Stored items
----------
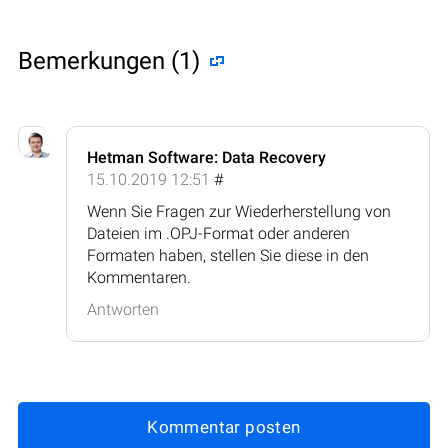
Bemerkungen (1)
Hetman Software: Data Recovery
15.10.2019 12:51
#
Wenn Sie Fragen zur Wiederherstellung von
Dateien im .OPJ-Format oder anderen
Formaten haben, stellen Sie diese in den
Kommentaren.
Antworten
Kommentar posten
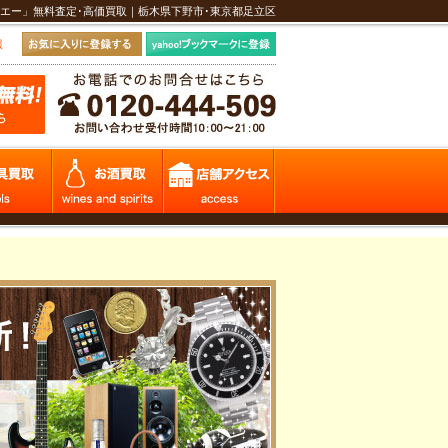
エー」無料査定･高価買取｜栃木県下野市･東京都足立区
報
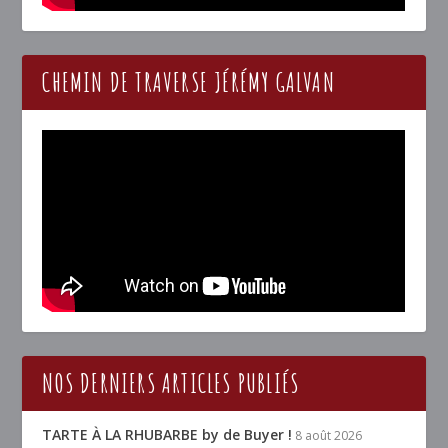
CHEMIN DE TRAVERSE JÉRÉMY GALVAN
NOS DERNIERS ARTICLES PUBLIÉS
TARTE À LA RHUBARBE by de Buyer !
8 août 2026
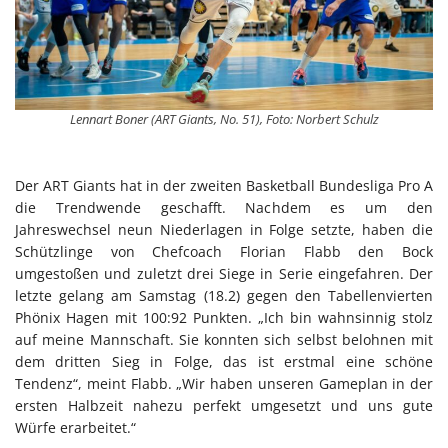
Lennart Boner (ART Giants, No. 51), Foto: Norbert Schulz
Der ART Giants hat in der zweiten Basketball Bundesliga Pro A
die Trendwende geschafft. Nachdem es um den
Jahreswechsel neun Niederlagen in Folge setzte, haben die
Schützlinge von Chefcoach Florian Flabb den Bock
umgestoßen und zuletzt drei Siege in Serie eingefahren. Der
letzte gelang am Samstag (18.2) gegen den Tabellenvierten
Phönix Hagen mit 100:92 Punkten. „Ich bin wahnsinnig stolz
auf meine Mannschaft. Sie konnten sich selbst belohnen mit
dem dritten Sieg in Folge, das ist erstmal eine schöne
Tendenz“, meint Flabb. „Wir haben unseren Gameplan in der
ersten Halbzeit nahezu perfekt umgesetzt und uns gute
Würfe erarbeitet.“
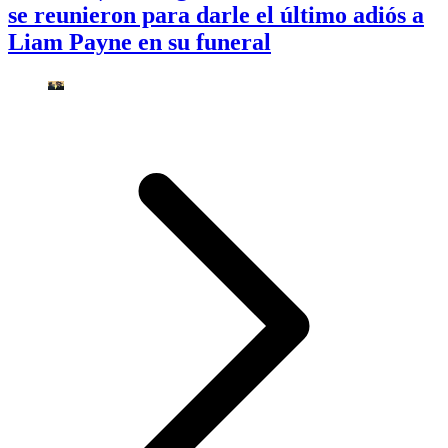
se reunieron para darle el último adiós a
Liam Payne en su funeral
----------
* _Required action_
Transcribe only the lines above that start at the line containing "15.10.2019 12:51" and end at the line containing "Jahreswechsel neun Niederlagen". Omit pictures.

* _Problem solution_
15.10.2019 12:51
#
Wenn Sie Fragen zur Wiederherstellung von
Dateien im .OPJ-Format oder anderen
Formaten haben, stellen Sie diese in den
Kommentaren.
Antworten
Kommentar posten
エー」無料査定･高価買取｜栃木県下野市･東京都足立区
報
CHEMIN DE TRAVERSE JÉRÉMY GALVAN
NOS DERNIERS ARTICLES PUBLIÉS
TARTE À LA RHUBARBE by de Buyer !
8 août 2026
Lennart Boner (ART Giants, No. 51), Foto: Norbert Schulz
Der ART Giants hat in der zweiten Basketball Bundesliga Pro A
die Trendwende geschafft. Nachdem es um den
Jahreswechsel neun Niederlagen in Folge setzte, haben die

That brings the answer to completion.